JP: One of the things we’ve found is that people love to explore in VR. And because they love to explore in VR we decided we really wanted to support that, enhance that, and also reward that. So in the past game, controlling and adjusting the level was something of a balance issue. We thought “Well if you’re going to spend some resources to make the level a little bit better than we should charge you for that”. But as we start looking at the VR edition we see people looking around into crevices, we start creating hidden objects for you to find.
We started creating interactive objects where you can look at them, find them, activate them, and we can give you achievements or rewards for them. And then we thought “You know what? Moving around the level and seeing it in a different way? It really didn’t change the balance of the game that much. Why don’t we also reward your explanation for finding these little control mechanisms and allow you to move the level around as well.
VRFocus: So if there could be a Defense Grid 3, that could be a VR videogame?
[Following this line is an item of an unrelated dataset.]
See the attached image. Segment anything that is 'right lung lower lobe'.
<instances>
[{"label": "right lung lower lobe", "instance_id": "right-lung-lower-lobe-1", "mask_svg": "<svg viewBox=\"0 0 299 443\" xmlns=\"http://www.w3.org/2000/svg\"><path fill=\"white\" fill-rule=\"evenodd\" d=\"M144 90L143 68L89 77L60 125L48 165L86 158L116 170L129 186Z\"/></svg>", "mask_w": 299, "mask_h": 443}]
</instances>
JP: At this point in time we aren’t thinking like that, but we have found that, for us and in our opinion and definitely of what we’ve been showing so far, that the game has really come into its own in VR. We love the game, we’re very proud of the game as what people are calling a ‘flatscreen game’ now. It’s still 3D but it’s flatscreen. But I think in VR the game takes on a whole new life.
One of my favourite things is we’ve brought in some of our core players, people that have played hundreds of hours and live in the area near where our studio is in Seattle, and we put them in, set them down and ask “Okay, what do you think of this?” And they’ve said “It’s like an entirely new game!” And of course it’s not an entirely new game; the mechanics and – except for the new content of course – but many of the levels are based on the original levels.
And they’ve been tweaked, and we’ve changed some of the ways they work and we’ve adjusted things because, in VR, we have peripheral vision both vertically and horizontally and we have a better sense of what’s going on around you in a level. In the past we had to be careful about how many things were going on in the level at one time because you slide the window over, things may happen off-screen that may be really important. We can’t have too many of those things going or it could make you feel like you’ve got out of whack.
But in VR you actually can sense what’s going on. You can say “Okay, they’re coming, they’ll be there in a minute.” And as you’re looking around you just have a sense of place and understanding of how things are progressing in time that you did not have before. And so we adjust the difficulty based on that, and we changed some of the way the waves work based on that. We’ve really changed a lot of the things about the game to make sure that it matches up to the medium that it’s being presented in which is virtual reality. And we think that it actually provides a superior experience.
VRFocus: So could there be any kind of a release for other headsets?
JP: This was a game that Oculus came to us and said “Hey, we think this would be really good.” We demoed with them and then they actually picked it up as an Oculus Studios title. They’ve paid for the development of this so we have an exclusivity with them.